The Enterprise, a massive transposon carrying Spok meiotic drive genes
Data files
Jan 28, 2021 version files 50.43 MB
Abstract
The genomes of eukaryotes are full of parasitic sequences known as transposable elements (TEs). Most TEs studied to date are relatively small (50 – 12000 bp), but can contribute to very large proportions of genomes. Here we report the discovery of a putative giant tyrosine-recombinase-mobilized DNA transposon, Enterprise, from the model fungus Podospora anserina. Previously, we described a large genomic feature called the Spok block which is notable due to the presence of meiotic drive genes of the Spok gene family. The Spok block ranges from 110 kb to 247 kb and can be present in at least four different genomic locations within P. anserina, despite what is an otherwise highly conserved genome structure. We propose that the reason for its varying positions is that the Spok block is not only capable of meiotic drive, but is also capable of transposition. More precisely, the Spok block represents a unique case where the Enterprise has captured the Spoks, thereby parasitizing a resident genomic parasite to become a genomic hyperparasite. Furthermore, we demonstrate that Enterprise (without the Spoks) is found in other fungal lineages, where it can be as large as 70 kb. Lastly, we provide experimental evidence that the Spok block is deleterious, with detrimental effects on spore production in strains which carry it. This union of meiotic drivers and a transposon has created a selfish element of impressive size in Podospora, challenging our perception of how TEs influence genome evolution and broadening the horizons in terms of what the upper limit of transposition may be.
Methods
This dataset contains the genome assembly and annotation files used for our study on the Spok block elements (i.e. the Enterprises). The assemblies of the strains CBS237.71m, PaWa137, PaWa139 were made from MinION Oxford Nanopore data assembled with Minimap2 v. 2.11 and Miniasm v. 0.2, and polished with Illumina HiSeq X data. The strain PaWa131 only has Illumina HiSeq X data, which was assembled with SPAdes v. 3.12.0. The Spok blocks were extracted from previously published genomes in the Spok paper dataset, where the assembly of CBS237.71m is also available.
Folders included:
- Genomes: genome assemblies and annotations. The assemblies are also available in the NCBI BioProject PRJNA685103.

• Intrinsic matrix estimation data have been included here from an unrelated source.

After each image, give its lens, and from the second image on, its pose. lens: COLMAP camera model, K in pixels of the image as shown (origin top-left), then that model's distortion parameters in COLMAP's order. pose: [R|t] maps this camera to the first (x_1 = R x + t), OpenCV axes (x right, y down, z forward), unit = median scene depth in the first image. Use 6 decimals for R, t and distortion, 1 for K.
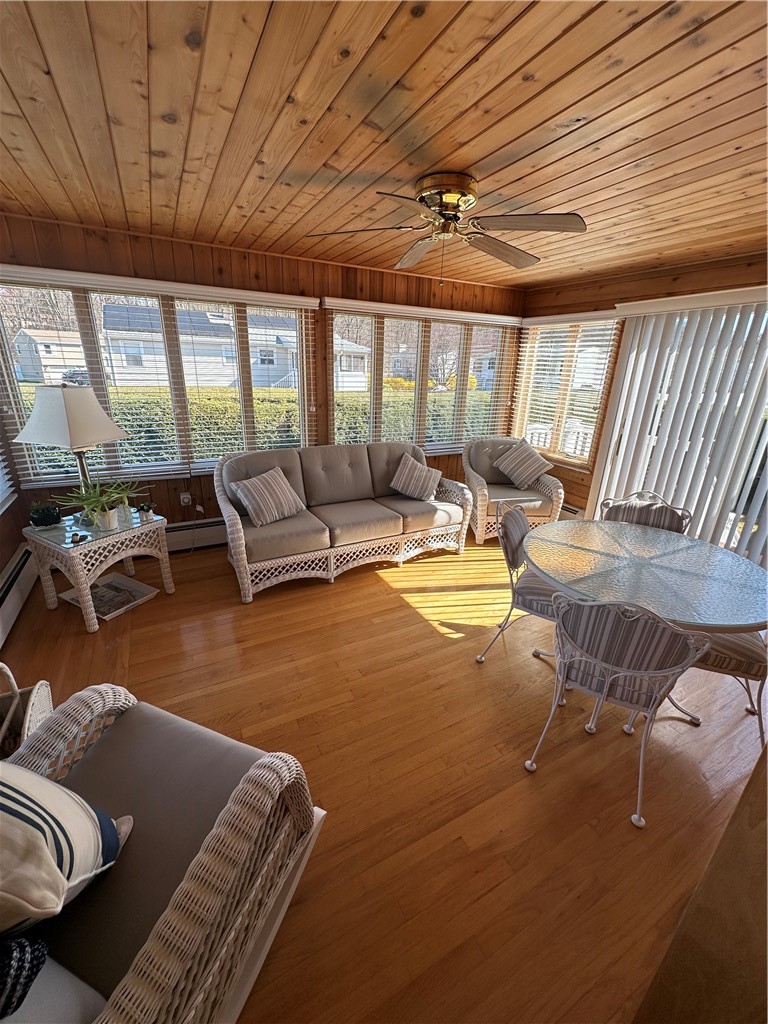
lens RADIAL K [[409.2, 0, 384.0], [0, 409.2, 512.0], [0, 0, 1]] dist [0.000137, -0.000018]
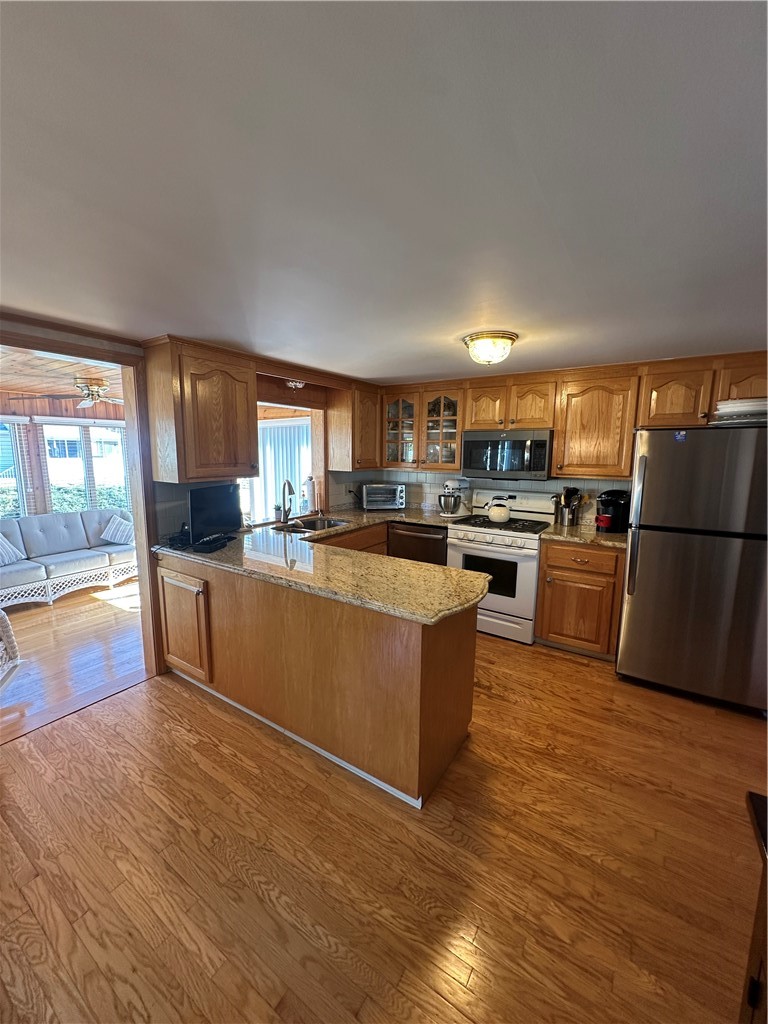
lens RADIAL K [[409.2, 0, 384.0], [0, 409.2, 512.0], [0, 0, 1]] dist [0.000137, -0.000018]
pose [[0.875027, -0.094625, 0.474736, 0.231811], [0.180239, 0.973880, -0.138099, 0.249558], [-0.449268, 0.206406, 0.869226, -0.797954]]
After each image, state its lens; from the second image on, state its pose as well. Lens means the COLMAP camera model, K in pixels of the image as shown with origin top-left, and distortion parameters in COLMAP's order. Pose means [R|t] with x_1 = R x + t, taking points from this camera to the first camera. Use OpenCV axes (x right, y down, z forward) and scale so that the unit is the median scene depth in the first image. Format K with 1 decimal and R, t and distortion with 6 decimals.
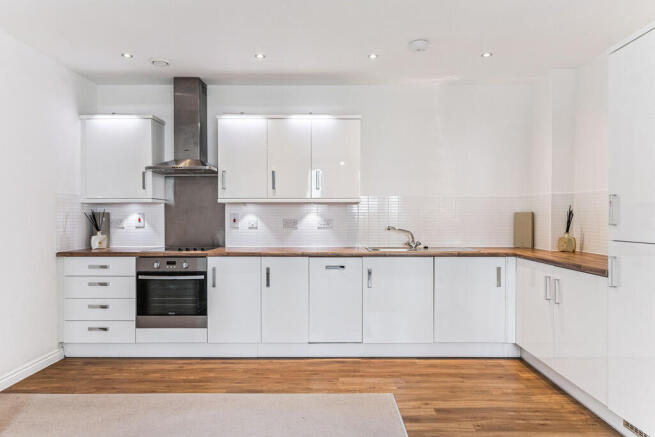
lens RADIAL K [[433.1, 0, 330.4], [0, 433.1, 220.3], [0, 0, 1]] dist [0.000809, -0.000125]
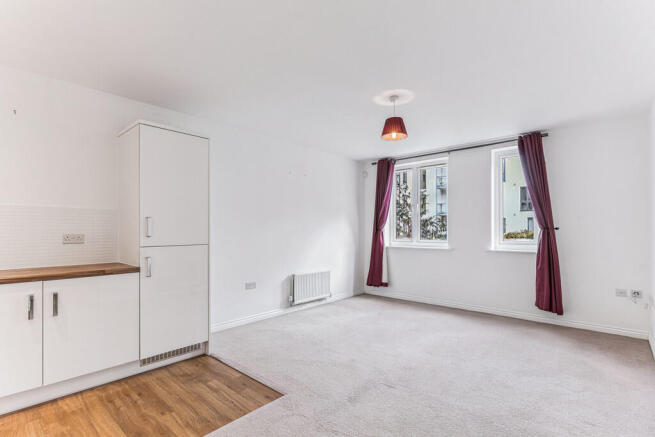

- SpokBlocks: multifasta file with the sequences of all Spok blocks studied, along with their individual annotation files in gff formats. Notice that the annotation files are in the coordinates of the blocks, not of their native genomes.
- Others: The repeat library of Podospora and the data file used for the fitness experiment.
Usage notes
Most of these files are already present in a GitHub repository, in an order that follows better the analyses themselves. Here instead there are files organized by type.